Beth Ann came back into the kitchen with Emma behind her explaining why she had yet to start her social studies report. The beauty of Beth Ann working at the school was that she knew everything that went on in her nieces’ academic lives—much to their annoyance.

“Are you sure you don’t want some stew?” Zach asked as he set the bowls on the table. On the nights they used the slow cooker, it was every man for himself and then the girls cleaned up while he went into his office and ruined his night calculating finances.

Again Beth Ann shook her head.

“You need to eat, Tia,” Emma said, echoing the words Beth Ann so often said when vegetables played a starring role in dinner.

“I’ll eat. I do have food at my place. By the way, you’ll need to find your own way home from school tomorrow.” Beth Ann looked at Zach. “I have language proficiency training in town for the next three afternoons. I leave as soon as school lets out.”

“We can walk home,” Emma said.

“Yes, but can Lizzie?” Beth Ann asked dryly. Lizzie hated walking anywhere.

“We can take our bikes,” Emma said brightly.

“Where?” Darcy asked as she came into the room.

“Tia can’t bring us home tomorrow because she has a meeting in town,” Emma said.

“I can take you to school and then you can walk home or your dad can pick you up,” Beth Ann said.

“We’ll ride our bikes,” Darcy said with an air of finality.
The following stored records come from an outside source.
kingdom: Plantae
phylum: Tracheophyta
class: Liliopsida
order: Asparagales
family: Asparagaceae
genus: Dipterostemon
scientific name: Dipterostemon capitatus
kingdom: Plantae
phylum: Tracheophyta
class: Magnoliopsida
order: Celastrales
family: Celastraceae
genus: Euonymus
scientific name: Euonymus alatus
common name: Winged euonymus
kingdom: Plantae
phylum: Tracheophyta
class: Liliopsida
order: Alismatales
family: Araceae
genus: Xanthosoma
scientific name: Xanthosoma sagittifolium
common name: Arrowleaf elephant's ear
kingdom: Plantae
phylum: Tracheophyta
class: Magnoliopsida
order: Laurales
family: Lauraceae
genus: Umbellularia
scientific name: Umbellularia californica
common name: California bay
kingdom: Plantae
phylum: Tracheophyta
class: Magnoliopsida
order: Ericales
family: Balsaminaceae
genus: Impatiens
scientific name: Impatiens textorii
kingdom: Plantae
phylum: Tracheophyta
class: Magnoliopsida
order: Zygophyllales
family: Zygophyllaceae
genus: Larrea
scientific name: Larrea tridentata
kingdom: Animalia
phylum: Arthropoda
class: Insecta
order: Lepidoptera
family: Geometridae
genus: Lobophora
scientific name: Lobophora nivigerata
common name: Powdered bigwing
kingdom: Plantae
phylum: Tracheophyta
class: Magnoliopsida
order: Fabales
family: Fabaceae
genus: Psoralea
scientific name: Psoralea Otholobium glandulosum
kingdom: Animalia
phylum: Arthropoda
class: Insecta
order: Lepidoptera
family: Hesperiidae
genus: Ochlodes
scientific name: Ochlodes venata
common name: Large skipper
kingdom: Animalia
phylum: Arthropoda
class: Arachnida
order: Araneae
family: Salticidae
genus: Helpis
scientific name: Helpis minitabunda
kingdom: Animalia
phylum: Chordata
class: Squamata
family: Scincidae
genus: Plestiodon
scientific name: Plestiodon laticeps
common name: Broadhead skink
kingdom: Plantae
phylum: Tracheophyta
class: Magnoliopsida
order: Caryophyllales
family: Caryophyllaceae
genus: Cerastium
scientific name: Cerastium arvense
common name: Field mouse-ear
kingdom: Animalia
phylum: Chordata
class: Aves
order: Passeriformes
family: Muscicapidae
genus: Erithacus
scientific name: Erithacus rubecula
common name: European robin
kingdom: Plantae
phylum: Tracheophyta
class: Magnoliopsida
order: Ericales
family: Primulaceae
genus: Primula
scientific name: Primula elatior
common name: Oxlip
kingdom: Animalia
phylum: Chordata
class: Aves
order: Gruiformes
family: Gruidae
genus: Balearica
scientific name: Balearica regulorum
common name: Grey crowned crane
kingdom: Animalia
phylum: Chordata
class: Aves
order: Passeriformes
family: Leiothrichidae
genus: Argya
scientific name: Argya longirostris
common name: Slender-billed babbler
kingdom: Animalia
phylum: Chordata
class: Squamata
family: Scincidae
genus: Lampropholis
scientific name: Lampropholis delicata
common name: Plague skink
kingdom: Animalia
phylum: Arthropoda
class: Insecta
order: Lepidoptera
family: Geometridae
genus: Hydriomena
She took her position as the oldest seriously and expected to have the last word on all matters. She was a bit like Beth Ann in that regard.

“Lizzie can’t ride a bike in your old coat,” Zach pointed out. It wasn’t difficult to imagine the outcome of a Lizzie/giant coat/bicycle spoke/gravel combination.

Emma and Darcy exchanged looks. “She’ll find her coat,” Darcy said. Emma nodded.

The two girls left the kitchen and Beth Ann smiled slightly. “Problem solved.”